Brano ::
§ §

Ne parliamo con Ilaria Bonacossa, la quale ci spiega che «il fatto di non poter ancora lavorare in una nostra sede ma di agire come un “batterio” è molto funzionale, perché ci permette di testare il nostro lavoro su più fronti. Quanto alla sede, sì, la partenza è stata lenta perché sono in corso i restauri conservativi per la parte storica e la messa a norma degli spazi per farne un museo. Stiamo lavorando con un team di architetti del MiC per stendere lo studio di fattibilità preliminare in vista della gara per i lavori. Il MiC ha stanziato sei milioni di euro, sufficienti per iniziare: abbiamo avuto la grande fortuna di poter far passare tutti gli impianti nelle intercapedini in cui si scaldava l’acqua e che corrono proprio accanto allo spazio. Intanto il Comune ci ha dato in concessione trentennale, insieme al Diurno, il Casello daziario ovest di Porta Venezia, dove avremo a breve gli uffici e uno spazio espositivo».
Lei ha un ricco curriculum alle spalle, da curatrice della Fondazione Sandretto Re Rebaudengo di Torino, direttrice del Museo di Villa Croce di Genova, poi di nuovo a Torino, dal 2017 al 2021, alla guida di Artissima. Quali di queste competenze, secondo lei, hanno indotto il Ministero ad affidarle questo incarico?
Credo che sia stata la mia esperienza di management non solo museale: con Artissima ho mosso budget importanti, trovato sponsor. È quello che si cercava per il Mnad. Ma ho anche molto lavorato con l’innovazione, guardando agli artisti giovani sin dai tempi della Fondazione Sandretto, e poi anche a Genova (dove avevo un budget minimo. Del resto, se un direttore di museo d’arte contemporanea non fa lavorare i giovani, «mutila» la propria funzione). Ad Artissima avevamo avviato un progetto sugli Nft trasformatosi nel 2022 in uno sul Metaverso. Il Museo digitale, pur senza nazionalismi esasperati, punterà anche su artisti italiani, cui si darà la possibilità di produrre e di farsi conoscere anche all’estero. Avremo però anche figure come Eva e Franco Mattes, fra i «pionieri» dell’Internet art, che sono presenti in collezioni straniere importanti ma non figurano in nessuna collezione pubblica italiana, con cui durante il Salone del Mobile presenteremo un’opera pubblica per una notte con Reasoned art, e pensiamo a Studio Azzurro, che ha avuto riconoscimenti solo rapsodici. Si tratta di riscoprire l’arte italiana digitale e di darle opportunità di crescita.
Ma che cos’è esattamente un Museo di Arte digitale?

§ §

Dati dell'esercizio ::
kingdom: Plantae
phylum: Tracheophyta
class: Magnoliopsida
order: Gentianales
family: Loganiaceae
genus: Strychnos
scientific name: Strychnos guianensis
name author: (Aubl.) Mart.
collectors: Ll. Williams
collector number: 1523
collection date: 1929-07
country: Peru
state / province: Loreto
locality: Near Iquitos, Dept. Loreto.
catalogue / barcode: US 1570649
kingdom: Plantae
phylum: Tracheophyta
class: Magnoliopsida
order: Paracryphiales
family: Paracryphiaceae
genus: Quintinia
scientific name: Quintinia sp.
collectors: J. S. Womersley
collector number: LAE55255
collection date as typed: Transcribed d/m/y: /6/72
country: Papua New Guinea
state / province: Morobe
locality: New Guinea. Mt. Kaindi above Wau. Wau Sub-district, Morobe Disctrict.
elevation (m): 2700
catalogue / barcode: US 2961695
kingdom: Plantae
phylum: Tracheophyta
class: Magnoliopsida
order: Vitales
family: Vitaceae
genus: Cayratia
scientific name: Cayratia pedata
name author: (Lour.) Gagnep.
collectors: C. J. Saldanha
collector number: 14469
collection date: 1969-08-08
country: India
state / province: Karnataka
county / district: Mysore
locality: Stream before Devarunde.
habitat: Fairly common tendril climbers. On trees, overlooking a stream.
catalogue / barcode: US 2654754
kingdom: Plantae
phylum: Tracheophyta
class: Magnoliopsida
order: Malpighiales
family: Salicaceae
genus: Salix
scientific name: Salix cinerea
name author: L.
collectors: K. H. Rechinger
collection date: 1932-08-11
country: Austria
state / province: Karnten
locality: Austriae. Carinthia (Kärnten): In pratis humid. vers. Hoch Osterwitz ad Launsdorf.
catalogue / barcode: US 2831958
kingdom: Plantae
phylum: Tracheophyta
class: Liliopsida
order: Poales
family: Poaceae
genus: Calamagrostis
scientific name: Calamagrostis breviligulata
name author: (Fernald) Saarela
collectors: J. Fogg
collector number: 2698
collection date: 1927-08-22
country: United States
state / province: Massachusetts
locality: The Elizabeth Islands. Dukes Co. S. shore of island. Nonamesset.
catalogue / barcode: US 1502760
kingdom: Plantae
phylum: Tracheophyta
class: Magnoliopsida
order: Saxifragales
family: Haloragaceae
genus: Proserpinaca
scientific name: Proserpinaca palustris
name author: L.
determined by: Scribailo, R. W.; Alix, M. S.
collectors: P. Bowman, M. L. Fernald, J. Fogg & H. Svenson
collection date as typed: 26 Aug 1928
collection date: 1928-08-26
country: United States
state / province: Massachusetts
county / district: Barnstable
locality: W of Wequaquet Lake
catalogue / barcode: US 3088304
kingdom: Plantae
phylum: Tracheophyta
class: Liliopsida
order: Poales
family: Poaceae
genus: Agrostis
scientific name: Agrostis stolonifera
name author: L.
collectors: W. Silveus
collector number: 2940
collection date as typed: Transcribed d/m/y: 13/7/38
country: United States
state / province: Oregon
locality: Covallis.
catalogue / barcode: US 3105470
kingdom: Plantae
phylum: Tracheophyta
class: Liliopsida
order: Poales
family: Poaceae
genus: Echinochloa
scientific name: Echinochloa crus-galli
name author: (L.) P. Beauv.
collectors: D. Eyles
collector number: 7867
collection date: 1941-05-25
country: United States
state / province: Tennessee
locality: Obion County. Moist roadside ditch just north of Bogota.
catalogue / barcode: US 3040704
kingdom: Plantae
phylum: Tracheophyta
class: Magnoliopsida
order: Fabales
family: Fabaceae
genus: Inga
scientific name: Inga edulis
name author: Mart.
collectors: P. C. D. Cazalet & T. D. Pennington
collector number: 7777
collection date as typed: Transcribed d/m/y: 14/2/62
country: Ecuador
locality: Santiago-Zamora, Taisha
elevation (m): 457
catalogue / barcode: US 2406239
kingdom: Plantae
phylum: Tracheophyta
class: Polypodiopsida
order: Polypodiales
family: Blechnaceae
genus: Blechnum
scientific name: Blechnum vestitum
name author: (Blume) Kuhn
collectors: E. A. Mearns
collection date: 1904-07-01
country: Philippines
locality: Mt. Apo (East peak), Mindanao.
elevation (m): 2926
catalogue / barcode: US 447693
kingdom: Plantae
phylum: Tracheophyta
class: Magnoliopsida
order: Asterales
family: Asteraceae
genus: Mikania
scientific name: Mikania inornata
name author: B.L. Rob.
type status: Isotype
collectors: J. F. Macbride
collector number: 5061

§ §

Elenco compiti ::
a. Ripeti senza modifiche le righe dell'elenco, partendo da quella che contiene "genus: Strychnos" e proseguendo fino a quella che contiene "country: India", entrambe incluse.
b. Prosegui il brano sul Museo di Arte digitale dal punto in cui si interrompe.

Risposte per compito ::
a.
genus: Strychnos
scientific name: Strychnos guianensis
name author: (Aubl.) Mart.
collectors: Ll. Williams
collector number: 1523
collection date: 1929-07
country: Peru
state / province: Loreto
locality: Near Iquitos, Dept. Loreto.
catalogue / barcode: US 1570649
kingdom: Plantae
phylum: Tracheophyta
class: Magnoliopsida
order: Paracryphiales
family: Paracryphiaceae
genus: Quintinia
scientific name: Quintinia sp.
collectors: J. S. Womersley
collector number: LAE55255
collection date as typed: Transcribed d/m/y: /6/72
country: Papua New Guinea
state / province: Morobe
locality: New Guinea. Mt. Kaindi above Wau. Wau Sub-district, Morobe Disctrict.
elevation (m): 2700
catalogue / barcode: US 2961695
kingdom: Plantae
phylum: Tracheophyta
class: Magnoliopsida
order: Vitales
family: Vitaceae
genus: Cayratia
scientific name: Cayratia pedata
name author: (Lour.) Gagnep.
collectors: C. J. Saldanha
collector number: 14469
collection date: 1969-08-08
country: India

b.
Negli anni ’60 c’era l’Arte elettronica, poi la Media art e l’Internet art. Nel nostro mandato c’è la creazione di una collezione, ma sarà quasi impossibile acquistare opere di quegli anni: compreremo arte dal 2000 in poi. Tuttavia, possedere una collezione apre il grande tema della conservazione, la mia vera preoccupazione. I protocolli esistenti per quest’arte nuova (al momento, uno dei più rigorosi è quello dello Stedelijk Museum di Amsterdam) sono in evoluzione e servono figure nuove, a metà tra il restauratore, lo storico dell’arte e l’esperto di tecnologia digitale. Quando si compra, si deve sapere come si conserverà (si tratta di denaro pubblico, non dimentichiamolo!) e non solo a breve ma anche a lungo termine, in un campo in cui le tecnologie diventano desuete in pochissimi anni. Noi compreremo file, che stanno non in caveau ma su chiavette, drive, sulla «nuvola». E qui si apre la questione della sicurezza: si mette tutto su un cloud, ma chi avrà le chiavi d’accesso? Al riguardo ci sono tavoli di confronto.
Parliamo dell’Intelligenza Artificiale nell’arte.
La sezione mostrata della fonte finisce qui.